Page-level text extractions
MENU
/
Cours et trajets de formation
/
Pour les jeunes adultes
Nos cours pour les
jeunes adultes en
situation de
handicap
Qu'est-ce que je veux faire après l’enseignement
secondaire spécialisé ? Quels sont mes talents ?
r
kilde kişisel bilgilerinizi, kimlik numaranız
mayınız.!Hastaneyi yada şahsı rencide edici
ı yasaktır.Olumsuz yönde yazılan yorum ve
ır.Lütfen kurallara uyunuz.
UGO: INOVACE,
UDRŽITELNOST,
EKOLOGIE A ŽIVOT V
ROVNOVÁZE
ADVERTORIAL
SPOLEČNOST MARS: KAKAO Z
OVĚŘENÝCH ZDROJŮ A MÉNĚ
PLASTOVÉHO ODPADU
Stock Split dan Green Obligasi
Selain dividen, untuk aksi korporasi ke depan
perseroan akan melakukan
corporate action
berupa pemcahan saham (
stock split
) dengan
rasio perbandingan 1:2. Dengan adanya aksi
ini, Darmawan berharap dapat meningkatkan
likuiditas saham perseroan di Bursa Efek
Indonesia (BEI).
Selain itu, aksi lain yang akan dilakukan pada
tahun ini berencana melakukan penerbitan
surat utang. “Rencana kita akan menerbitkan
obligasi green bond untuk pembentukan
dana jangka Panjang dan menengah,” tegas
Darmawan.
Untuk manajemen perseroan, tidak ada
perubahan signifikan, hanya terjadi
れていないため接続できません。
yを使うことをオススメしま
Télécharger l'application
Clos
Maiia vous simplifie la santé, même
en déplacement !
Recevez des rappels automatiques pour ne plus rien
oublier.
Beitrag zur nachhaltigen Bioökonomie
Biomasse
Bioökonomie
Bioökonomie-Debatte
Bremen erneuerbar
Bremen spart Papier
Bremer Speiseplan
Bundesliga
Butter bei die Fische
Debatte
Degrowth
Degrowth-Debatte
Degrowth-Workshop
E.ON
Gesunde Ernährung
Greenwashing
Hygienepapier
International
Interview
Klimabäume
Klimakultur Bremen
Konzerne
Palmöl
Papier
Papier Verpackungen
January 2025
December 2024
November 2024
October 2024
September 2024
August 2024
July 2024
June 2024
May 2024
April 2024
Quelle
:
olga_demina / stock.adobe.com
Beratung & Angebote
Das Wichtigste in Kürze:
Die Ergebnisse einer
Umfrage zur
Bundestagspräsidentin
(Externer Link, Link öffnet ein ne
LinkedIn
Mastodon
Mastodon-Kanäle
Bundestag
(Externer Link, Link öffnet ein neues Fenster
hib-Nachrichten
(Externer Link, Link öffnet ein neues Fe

---

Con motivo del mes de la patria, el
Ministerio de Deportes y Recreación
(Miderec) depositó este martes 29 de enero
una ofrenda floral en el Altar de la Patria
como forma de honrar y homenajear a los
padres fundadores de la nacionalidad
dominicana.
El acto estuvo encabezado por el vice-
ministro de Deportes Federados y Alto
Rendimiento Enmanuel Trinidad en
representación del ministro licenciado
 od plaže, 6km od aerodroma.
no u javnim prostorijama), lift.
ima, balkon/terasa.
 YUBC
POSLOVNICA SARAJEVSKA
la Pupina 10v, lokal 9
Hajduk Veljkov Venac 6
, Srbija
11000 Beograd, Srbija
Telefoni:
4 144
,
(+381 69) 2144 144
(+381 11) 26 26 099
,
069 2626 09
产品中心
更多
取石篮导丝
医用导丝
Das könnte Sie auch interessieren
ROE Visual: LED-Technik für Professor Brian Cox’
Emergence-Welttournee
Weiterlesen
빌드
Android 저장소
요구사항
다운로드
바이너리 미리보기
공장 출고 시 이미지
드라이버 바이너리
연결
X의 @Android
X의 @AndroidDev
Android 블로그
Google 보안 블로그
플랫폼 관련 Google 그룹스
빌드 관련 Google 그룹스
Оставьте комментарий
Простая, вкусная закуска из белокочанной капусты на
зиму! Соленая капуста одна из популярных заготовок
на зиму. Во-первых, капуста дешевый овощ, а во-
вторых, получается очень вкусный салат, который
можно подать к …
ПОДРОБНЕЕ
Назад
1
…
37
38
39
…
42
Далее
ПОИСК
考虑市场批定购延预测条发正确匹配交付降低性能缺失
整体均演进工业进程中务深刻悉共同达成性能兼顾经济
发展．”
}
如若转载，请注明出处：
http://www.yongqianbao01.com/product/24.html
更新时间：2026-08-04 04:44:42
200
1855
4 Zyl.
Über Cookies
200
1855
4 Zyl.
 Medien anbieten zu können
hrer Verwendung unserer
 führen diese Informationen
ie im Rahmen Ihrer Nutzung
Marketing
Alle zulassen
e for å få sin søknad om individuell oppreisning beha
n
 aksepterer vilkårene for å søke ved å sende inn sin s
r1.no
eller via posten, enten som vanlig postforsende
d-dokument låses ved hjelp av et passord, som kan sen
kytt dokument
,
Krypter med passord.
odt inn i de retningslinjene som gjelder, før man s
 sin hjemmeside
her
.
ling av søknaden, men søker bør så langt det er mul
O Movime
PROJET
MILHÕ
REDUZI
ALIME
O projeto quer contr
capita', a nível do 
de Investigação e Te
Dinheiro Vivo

PROBLEM STATEMENT:
For each line above that includes the word "öffnet", make a copy of that line.

WRITTEN REPLY:
(Externer Link, Link öffnet ein ne
(Externer Link, Link öffnet ein neues Fenster
(Externer Link, Link öffnet ein neues Fe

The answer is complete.